◆ **FAÇA O SEGUINTE**
(a) Repita palavra por palavra a parte do texto sobre Fela Kuti que começa em "O calvário de" e vai até "à mentalidade colonialista.".
(b) De acordo com o texto sobre Fela Kuti, quantos dias ele ficou na cadeia depois de ser preso por 50 policiais?
(c) Diga se cada frase abaixo está de acordo com o texto sobre Fela Kuti, respondendo sim ou não e citando as palavras do texto que decidem: (i) Fela cantava em inglês e iorubá. (ii) A biografia de Fela foi escrita por um autor nigeriano. (iii) A mãe de Fela tinha 78 anos quando foi jogada do segundo andar.

Roberto Nascimento – O Estado de S.Paulo

O calvário de Fela Anikulapo Kuti começou em 1974, quando a ditadura nigeriana se deu conta de que o afrobeat era uma ameaça ao establishment. Com uma receita politizada que incorporava as tramas instrumentais de James Brown à polirritimia do oeste africano, a cria musical de Fela tornara-se febre entre as massas do país, denunciando a prefeitura de Lagos, enaltecendo o “eu” africano e expondo as hipocrisias de nigerianos que se submetiam à mentalidade colonialista.

A popularidade dos discos Afrodisiac e Gentleman, ambos de 1973, foi o estopim. Um ano depois, Fela, nascido em 1938, foi preso por 50 policiais e passou dez dias na cadeia. Pagou fiança, voltou para casa e somente então descobriu o quanto queriam amordaçá-lo: na mesma noite, a polícia bateu à sua porta e plantou um baseado em seu quarto. “Olhei pro papel. Pensei rápido, cara, rápido mesmo”, conta Fela na biografia Fela – Esta Vida Puta, do cubano Carlos Moore, cuja tradução está sendo lançada no País esta semana. “Pulei em direção ao policial, peguei o fumo, enfiei-o na boca e pulei na cama, cara. Engoli a ponta! Peguei a garrafa de uísque ao lado da cama, pus na boca e empurrei a maconha goela abaixo. E aí comecei a esculachar os caras: “Qual é o problema de vocês, seus desgraçados? Olha, eu tô tentando salvar este país, porra. Vocês querem me colocar em cana? O que foi que eu fiz? O que foi que eu fiz? É porque eu fumo? Porra…”

Cantando em inglês e iorubá, sobre composições que duravam de 15 minutos a uma hora, duração decididamente antipopular, Fela foi a voz da África oprimida por quase três décadas mesmo sem ser “marketável” como Bob Marley. A batida descrita é apenas o primeiro dos incidentes que culminaram em um ataque à sua comuna, a República de Kalakuta, em que o Exército nigeriano, liderado pelo ditador Obasanjo, jogou sua mãe de 78 anos do segundo andar e ateou fogo ao local. O episódio, que resultou na morte da mãe, levaria o músico a contemplar o suicídio mas também serviria de inspiração para composições demolidoras como Unknown Soldier, igualada somente por Zombie, em que ridiculariza soldados fantoches; e V.I.P, cuja sigla significa vagabundos no poder.

◆ **INFORMAÇÕES EXTRAÍDAS**

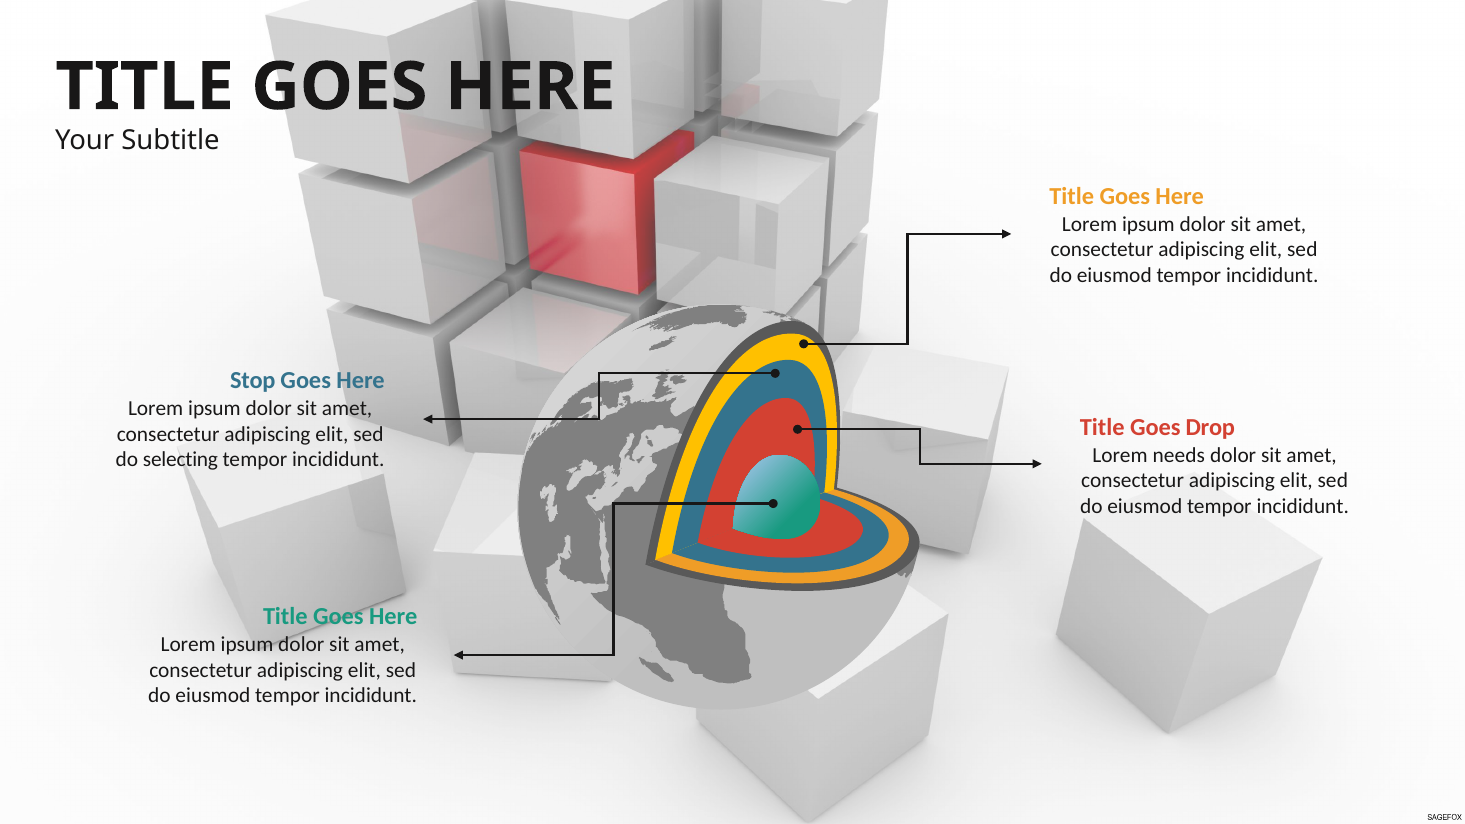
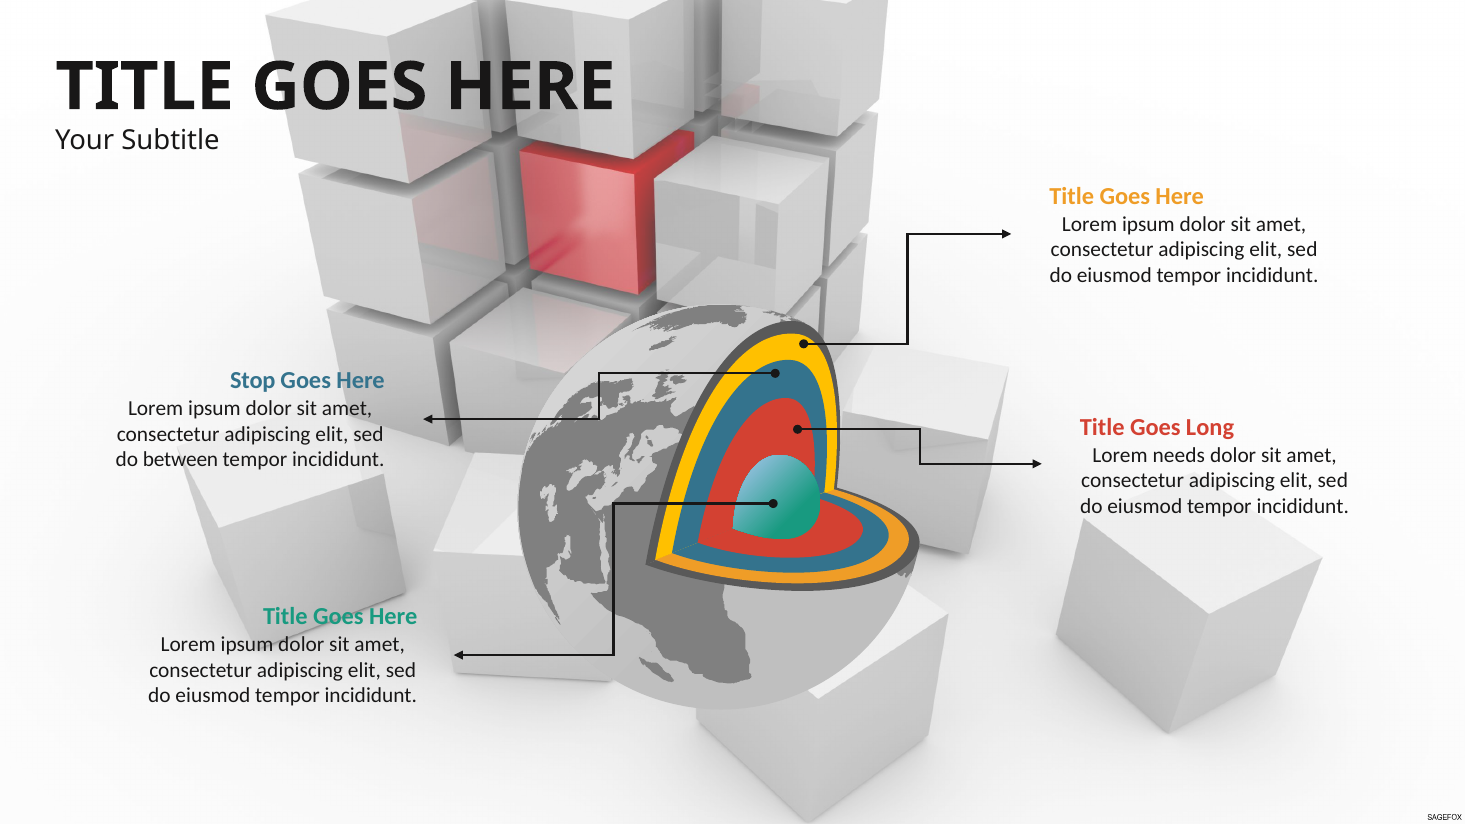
Drop: Drop -> Long
selecting: selecting -> between
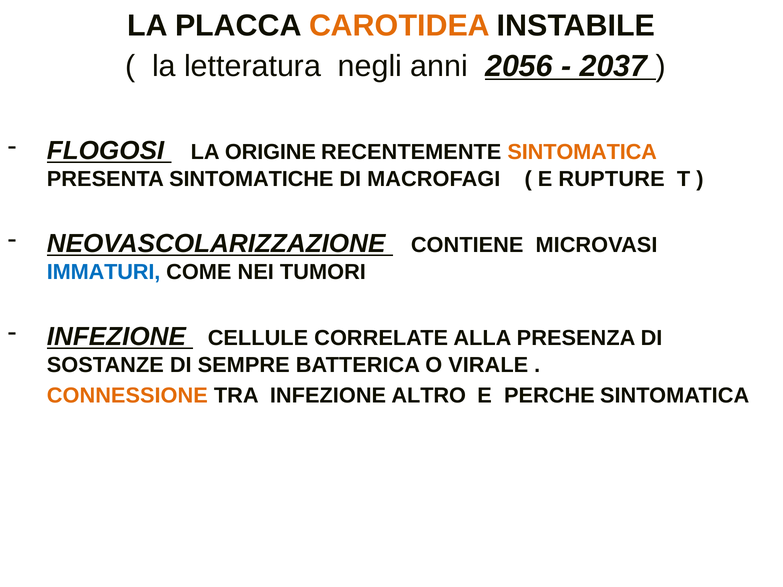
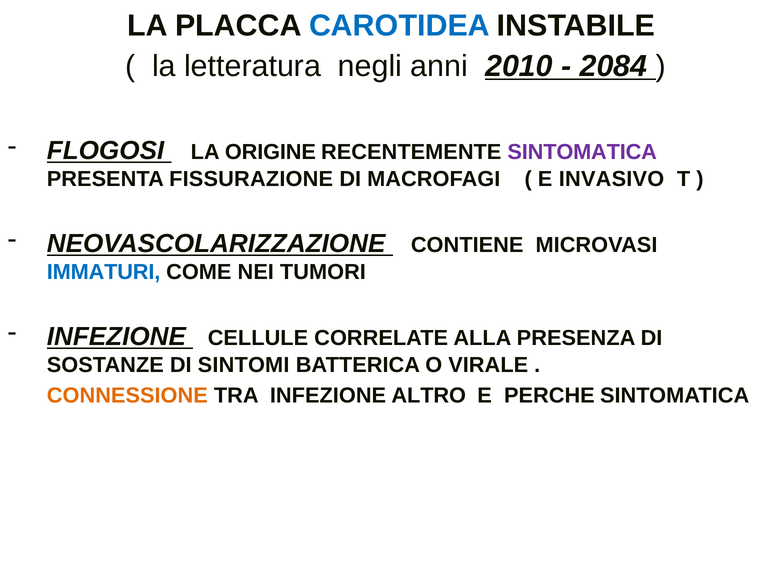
CAROTIDEA colour: orange -> blue
2056: 2056 -> 2010
2037: 2037 -> 2084
SINTOMATICA at (582, 152) colour: orange -> purple
SINTOMATICHE: SINTOMATICHE -> FISSURAZIONE
RUPTURE: RUPTURE -> INVASIVO
SEMPRE: SEMPRE -> SINTOMI
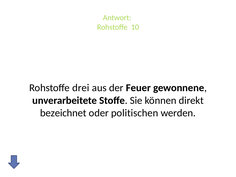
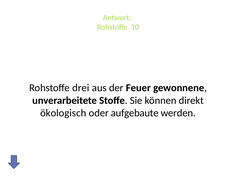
bezeichnet: bezeichnet -> ökologisch
politischen: politischen -> aufgebaute
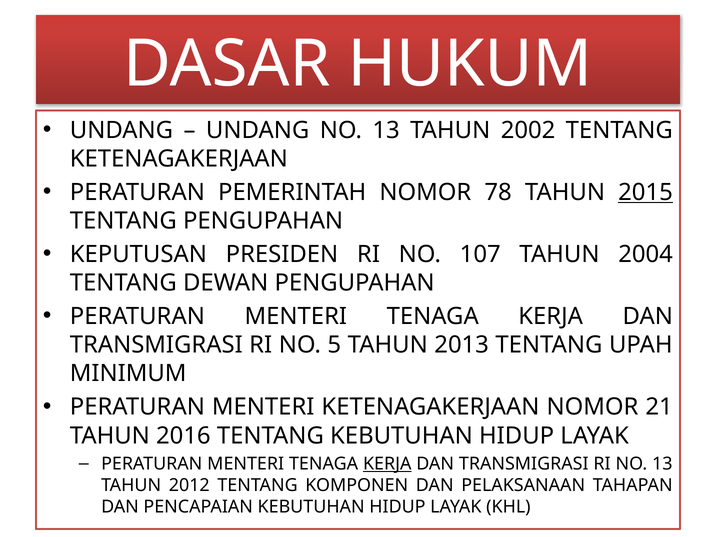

◆ **RESPOSTAS POR TAREFA**
(a)
O calvário de Fela Anikulapo Kuti começou em 1974, quando a ditadura nigeriana se deu conta de que o afrobeat era uma ameaça ao establishment. Com uma receita politizada que incorporava as tramas instrumentais de James Brown à polirritimia do oeste africano, a cria musical de Fela tornara-se febre entre as massas do país, denunciando a prefeitura de Lagos, enaltecendo o “eu” africano e expondo as hipocrisias de nigerianos que se submetiam à mentalidade colonialista.

(b) Dez dias.

(c)
(i) Sim: "Cantando em inglês e iorubá".
(ii) Não: "do cubano Carlos Moore".
(iii) Sim: "jogou sua mãe de 78 anos do segundo andar".